* _INPUT_:
● ● ● ●

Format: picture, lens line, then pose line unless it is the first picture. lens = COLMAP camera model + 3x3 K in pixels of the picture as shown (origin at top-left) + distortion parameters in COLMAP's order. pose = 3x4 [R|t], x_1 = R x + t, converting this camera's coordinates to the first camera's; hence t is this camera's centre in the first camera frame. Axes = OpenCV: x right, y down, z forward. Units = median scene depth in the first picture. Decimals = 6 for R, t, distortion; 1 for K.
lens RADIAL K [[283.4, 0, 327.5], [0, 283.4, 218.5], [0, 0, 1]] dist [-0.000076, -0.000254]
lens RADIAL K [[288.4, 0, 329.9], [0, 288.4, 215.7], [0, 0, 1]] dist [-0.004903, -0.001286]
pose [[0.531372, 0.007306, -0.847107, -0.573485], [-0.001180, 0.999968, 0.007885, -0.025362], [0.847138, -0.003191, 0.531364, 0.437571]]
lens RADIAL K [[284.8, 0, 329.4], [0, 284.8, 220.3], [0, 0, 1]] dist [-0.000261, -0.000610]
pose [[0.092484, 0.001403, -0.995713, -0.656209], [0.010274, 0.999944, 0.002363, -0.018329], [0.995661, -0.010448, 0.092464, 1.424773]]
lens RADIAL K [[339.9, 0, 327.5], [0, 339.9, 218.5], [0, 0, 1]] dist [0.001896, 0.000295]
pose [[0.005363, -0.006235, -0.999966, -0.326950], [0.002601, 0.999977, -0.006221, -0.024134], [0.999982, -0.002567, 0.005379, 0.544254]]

● ● ● ●

* _TASK PROMPT_: Copy out every line of the listing above, with no changes.

* _COMPLETED EXERCISE_:
Format: picture, lens line, then pose line unless it is the first picture. lens = COLMAP camera model + 3x3 K in pixels of the picture as shown (origin at top-left) + distortion parameters in COLMAP's order. pose = 3x4 [R|t], x_1 = R x + t, converting this camera's coordinates to the first camera's; hence t is this camera's centre in the first camera frame. Axes = OpenCV: x right, y down, z forward. Units = median scene depth in the first picture. Decimals = 6 for R, t, distortion; 1 for K.
lens RADIAL K [[283.4, 0, 327.5], [0, 283.4, 218.5], [0, 0, 1]] dist [-0.000076, -0.000254]
lens RADIAL K [[288.4, 0, 329.9], [0, 288.4, 215.7], [0, 0, 1]] dist [-0.004903, -0.001286]
pose [[0.531372, 0.007306, -0.847107, -0.573485], [-0.001180, 0.999968, 0.007885, -0.025362], [0.847138, -0.003191, 0.531364, 0.437571]]
lens RADIAL K [[284.8, 0, 329.4], [0, 284.8, 220.3], [0, 0, 1]] dist [-0.000261, -0.000610]
pose [[0.092484, 0.001403, -0.995713, -0.656209], [0.010274, 0.999944, 0.002363, -0.018329], [0.995661, -0.010448, 0.092464, 1.424773]]
lens RADIAL K [[339.9, 0, 327.5], [0, 339.9, 218.5], [0, 0, 1]] dist [0.001896, 0.000295]
pose [[0.005363, -0.006235, -0.999966, -0.326950], [0.002601, 0.999977, -0.006221, -0.024134], [0.999982, -0.002567, 0.005379, 0.544254]]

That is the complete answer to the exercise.